Alemania es conocida en el mundo entero sobre todo por el pan y la cerveza: las panaderías alemanas venden cerca de 300 variedades diferentes de pan que reflejan las tradiciones artesanas típicas de cada región, desde la aromática libreta de pan de masa madre hasta el compacto pumpernickel renano. Más de 1.300 fábricas de cerveza producen esta popular bebida, todas ellas sujetas a la observancia de la ley de pureza alemana del año 1516.

© Deutsche Zentrale für Tourismus e.V. (DZT) / Corey, Mike

Pero la cerveza no es el único producto que caracteriza la imagen tradicional del placer culinario “made in Germany”. En 13 regiones vinícolas – las más extensas están en Rheinhessen y en el Palatinado y la más pequeña en Sajonia – se cultivan y cuidan parras, en algunos casos desde tiempos de los romanos. Los viticultores – en su mayoría todavía empresas familiares – prensan las uvas artesanalmente a la manera tradicional obteniendo caldos nobles apreciados por expertos de todo el mundo.

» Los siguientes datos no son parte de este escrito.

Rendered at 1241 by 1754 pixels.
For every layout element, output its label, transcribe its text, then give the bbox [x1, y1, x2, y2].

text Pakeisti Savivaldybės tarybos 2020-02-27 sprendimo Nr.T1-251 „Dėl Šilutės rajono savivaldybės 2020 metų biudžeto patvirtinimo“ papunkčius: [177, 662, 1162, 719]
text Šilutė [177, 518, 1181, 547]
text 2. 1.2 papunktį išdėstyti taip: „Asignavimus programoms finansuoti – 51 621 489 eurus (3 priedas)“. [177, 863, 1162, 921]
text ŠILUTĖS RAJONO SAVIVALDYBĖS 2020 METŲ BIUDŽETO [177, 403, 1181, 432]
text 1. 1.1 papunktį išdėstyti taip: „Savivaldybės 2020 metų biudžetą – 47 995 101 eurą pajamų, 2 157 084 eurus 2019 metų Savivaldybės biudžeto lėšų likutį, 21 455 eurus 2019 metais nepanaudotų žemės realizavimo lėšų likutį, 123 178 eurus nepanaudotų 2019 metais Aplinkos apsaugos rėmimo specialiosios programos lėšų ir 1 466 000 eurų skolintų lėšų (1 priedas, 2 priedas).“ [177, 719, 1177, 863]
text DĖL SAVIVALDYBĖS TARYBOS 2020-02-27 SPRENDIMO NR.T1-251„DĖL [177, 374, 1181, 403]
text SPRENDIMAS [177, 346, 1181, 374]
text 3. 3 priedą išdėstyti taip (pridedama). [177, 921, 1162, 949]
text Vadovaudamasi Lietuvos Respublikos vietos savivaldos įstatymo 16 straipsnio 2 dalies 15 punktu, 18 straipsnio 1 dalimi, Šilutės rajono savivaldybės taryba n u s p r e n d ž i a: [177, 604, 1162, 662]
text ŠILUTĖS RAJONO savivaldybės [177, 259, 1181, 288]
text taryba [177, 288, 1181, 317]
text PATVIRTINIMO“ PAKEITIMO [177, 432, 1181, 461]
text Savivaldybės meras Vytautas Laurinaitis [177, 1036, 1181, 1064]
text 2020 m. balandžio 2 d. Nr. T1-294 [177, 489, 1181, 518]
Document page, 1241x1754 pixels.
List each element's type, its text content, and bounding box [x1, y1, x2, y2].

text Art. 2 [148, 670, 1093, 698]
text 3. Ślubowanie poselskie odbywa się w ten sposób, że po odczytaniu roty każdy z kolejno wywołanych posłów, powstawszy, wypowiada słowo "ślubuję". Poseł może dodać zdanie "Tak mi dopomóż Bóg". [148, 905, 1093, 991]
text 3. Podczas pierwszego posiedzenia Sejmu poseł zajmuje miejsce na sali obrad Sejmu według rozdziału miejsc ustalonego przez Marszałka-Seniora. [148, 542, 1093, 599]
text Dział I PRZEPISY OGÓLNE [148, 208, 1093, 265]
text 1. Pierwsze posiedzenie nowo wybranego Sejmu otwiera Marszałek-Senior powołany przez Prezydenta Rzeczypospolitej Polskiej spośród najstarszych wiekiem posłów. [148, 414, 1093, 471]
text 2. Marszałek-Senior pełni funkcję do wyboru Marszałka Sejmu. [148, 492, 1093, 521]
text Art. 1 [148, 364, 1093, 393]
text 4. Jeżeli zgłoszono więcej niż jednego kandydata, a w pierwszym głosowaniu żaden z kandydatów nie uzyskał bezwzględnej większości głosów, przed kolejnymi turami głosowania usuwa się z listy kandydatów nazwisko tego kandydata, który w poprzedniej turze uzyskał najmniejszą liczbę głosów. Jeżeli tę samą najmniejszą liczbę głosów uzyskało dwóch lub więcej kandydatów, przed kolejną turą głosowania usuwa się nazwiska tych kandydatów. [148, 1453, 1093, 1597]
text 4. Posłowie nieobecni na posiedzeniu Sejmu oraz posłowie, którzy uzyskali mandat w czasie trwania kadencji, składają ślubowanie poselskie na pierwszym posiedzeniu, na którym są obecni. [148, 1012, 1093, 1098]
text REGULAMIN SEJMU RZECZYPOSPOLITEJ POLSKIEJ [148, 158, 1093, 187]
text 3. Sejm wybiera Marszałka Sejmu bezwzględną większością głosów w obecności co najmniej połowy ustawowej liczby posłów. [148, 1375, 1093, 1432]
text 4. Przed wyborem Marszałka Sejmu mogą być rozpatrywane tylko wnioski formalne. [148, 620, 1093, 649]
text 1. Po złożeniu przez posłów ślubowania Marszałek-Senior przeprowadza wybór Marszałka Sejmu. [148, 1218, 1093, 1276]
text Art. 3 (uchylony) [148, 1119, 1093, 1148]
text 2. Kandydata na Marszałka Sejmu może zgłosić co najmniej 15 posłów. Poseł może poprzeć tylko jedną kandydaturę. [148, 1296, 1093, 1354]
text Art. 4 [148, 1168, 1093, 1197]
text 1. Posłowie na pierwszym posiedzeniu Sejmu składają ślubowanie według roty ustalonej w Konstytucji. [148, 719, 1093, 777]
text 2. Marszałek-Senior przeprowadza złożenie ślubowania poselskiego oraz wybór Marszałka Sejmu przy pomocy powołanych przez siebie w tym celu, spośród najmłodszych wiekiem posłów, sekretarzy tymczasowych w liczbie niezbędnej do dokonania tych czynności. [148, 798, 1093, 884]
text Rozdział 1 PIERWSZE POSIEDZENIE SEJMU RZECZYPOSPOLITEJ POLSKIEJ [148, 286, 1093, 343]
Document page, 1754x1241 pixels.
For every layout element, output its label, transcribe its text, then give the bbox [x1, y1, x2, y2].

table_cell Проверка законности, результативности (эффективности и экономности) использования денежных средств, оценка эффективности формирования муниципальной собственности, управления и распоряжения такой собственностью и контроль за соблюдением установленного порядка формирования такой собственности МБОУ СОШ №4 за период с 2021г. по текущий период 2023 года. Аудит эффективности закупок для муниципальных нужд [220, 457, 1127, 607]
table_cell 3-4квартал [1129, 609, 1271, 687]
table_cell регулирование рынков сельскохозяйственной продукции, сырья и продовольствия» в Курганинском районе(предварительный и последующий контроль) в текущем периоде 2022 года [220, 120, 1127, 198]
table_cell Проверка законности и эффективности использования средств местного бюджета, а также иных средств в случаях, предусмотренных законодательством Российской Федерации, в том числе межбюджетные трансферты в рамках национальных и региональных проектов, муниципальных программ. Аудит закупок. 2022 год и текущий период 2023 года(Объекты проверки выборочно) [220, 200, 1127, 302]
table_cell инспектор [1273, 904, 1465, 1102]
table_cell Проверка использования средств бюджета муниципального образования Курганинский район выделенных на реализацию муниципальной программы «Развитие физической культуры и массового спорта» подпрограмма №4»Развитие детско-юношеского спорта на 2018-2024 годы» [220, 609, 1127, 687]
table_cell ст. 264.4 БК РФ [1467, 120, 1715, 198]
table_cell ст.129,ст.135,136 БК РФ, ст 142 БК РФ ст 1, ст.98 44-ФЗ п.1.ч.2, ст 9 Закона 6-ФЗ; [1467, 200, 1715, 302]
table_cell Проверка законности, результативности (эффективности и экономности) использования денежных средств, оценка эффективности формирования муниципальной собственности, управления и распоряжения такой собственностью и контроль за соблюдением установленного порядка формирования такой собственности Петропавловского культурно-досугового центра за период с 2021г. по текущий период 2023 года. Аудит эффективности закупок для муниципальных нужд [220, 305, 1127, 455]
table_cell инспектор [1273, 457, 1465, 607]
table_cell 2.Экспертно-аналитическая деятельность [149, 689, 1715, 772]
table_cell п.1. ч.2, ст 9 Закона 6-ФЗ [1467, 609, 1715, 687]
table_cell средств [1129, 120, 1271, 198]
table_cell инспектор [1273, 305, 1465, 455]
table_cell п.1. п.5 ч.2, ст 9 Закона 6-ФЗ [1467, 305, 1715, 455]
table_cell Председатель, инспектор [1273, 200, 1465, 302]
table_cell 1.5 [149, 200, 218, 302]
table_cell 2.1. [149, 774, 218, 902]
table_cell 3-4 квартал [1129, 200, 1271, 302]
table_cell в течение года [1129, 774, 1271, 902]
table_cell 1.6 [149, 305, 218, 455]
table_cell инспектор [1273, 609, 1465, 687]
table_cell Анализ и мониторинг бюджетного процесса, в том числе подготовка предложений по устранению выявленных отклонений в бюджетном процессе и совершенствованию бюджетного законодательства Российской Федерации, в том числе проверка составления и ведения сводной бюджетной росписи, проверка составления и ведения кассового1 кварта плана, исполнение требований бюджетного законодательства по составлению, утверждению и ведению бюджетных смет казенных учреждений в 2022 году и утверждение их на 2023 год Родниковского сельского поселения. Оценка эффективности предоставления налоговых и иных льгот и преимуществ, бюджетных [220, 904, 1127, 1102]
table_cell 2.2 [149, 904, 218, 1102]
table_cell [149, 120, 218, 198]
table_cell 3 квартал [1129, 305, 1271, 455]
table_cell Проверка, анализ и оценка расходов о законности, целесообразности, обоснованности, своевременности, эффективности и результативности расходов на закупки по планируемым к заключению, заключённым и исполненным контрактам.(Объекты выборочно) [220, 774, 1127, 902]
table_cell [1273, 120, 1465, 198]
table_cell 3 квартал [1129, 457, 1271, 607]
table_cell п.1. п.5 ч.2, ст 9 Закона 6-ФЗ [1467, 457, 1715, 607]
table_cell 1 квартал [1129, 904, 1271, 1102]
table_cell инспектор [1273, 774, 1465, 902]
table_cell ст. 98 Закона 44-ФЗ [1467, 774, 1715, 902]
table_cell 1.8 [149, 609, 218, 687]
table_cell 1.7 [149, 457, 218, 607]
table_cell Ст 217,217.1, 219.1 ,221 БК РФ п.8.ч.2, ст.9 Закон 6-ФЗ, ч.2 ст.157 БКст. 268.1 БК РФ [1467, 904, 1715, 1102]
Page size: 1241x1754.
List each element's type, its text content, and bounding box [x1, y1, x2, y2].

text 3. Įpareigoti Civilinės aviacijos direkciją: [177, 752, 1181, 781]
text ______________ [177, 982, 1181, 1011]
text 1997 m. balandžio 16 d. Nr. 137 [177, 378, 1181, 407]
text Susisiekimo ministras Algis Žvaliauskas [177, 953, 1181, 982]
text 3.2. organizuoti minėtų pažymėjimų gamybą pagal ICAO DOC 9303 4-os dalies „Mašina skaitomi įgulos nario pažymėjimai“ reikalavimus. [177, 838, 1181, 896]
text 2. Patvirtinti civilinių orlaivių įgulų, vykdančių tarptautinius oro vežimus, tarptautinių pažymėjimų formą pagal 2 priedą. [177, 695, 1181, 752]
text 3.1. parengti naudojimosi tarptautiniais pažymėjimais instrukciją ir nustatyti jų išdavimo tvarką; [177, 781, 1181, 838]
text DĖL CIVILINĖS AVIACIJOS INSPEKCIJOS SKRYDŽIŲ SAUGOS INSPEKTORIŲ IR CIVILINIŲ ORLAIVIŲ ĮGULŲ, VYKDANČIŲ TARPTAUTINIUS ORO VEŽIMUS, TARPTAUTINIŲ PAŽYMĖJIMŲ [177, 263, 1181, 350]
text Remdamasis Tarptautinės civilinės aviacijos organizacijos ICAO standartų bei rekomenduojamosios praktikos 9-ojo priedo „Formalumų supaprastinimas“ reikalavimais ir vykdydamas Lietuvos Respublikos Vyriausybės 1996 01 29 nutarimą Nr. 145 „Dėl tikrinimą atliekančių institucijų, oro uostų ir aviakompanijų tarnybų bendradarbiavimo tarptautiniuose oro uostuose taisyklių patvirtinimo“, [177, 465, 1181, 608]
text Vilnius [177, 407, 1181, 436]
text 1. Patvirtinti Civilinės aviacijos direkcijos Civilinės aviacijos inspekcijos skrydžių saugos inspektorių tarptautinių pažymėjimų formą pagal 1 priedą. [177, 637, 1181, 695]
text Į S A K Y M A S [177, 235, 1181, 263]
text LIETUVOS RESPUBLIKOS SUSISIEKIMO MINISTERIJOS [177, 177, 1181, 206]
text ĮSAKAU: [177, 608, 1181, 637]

Cerca de 1.500 variedades de embutidos son sinónimo de sólida tradición y de placer culinario actual: salchichas blancas muniquesas de carne de ternera o modernas aportaciones como el multicultural döner kebap de Berlín o la salchicha al curry. Algunas tradiciones culinarias como el “Dippelappes” – una especie de grueso crep de patata del Sarre – nos hablan de tiempos en los que la gente comía bien sin derroches, empleando ingredientes sencillos. Actualmente cocineros de primera fila refinan y perfeccionan este plato, tan simple en sus orígenes.

© Deutsches Weininstitut GmbH

Las zonas rurales del país son los mejores destinos para conocer la cocina regional alemana. Todo el que entra en un mesón durante una excursión campestre tiene ocasión de conocer la cultura tradicional gastronómica de la región que visita. Destacan por su singularidad los locales anexos a las explotaciones vitivinícolas, en el suroeste conocidos como “Straußenwirtschaft” y en la zona franca como “Häckerstube”. En ellos el comensal tiene ocasión de probar vinos actuales acompañando a platos consistentes y además puede ampliar las reservas de su bodega doméstica. En las numerosas fiestas que se celebran por todo el país también se suelen servir especialidades típicas – desde el reglamentario litro de cerveza de la Oktoberfest muniquesa hasta la salchicha asada de Turingia degustada en el mercado de la cebolla de Weimar, desde el vino caliente especiado del mercadillo de Navidad de Nuremberg hasta los arenques en salmuera en el Hamburger Dom.

Además de la diversidad de la cocina regional tradicional también existe un número considerable de restaurantes para gourmets en constante aumento: en la edición de 2016 la Guía Michelin registraba en Alemania diez restaurantes de tres estrellas, 39 restaurantes de dos estrellas y 241 de una estrella. Precisamente los productos regionales y de temporada gozan de una importancia cada vez mayor en la cocina selecta y las interpretaciones modernas de platos tradicionales alumbran nuevos logros culinarios de primera fila.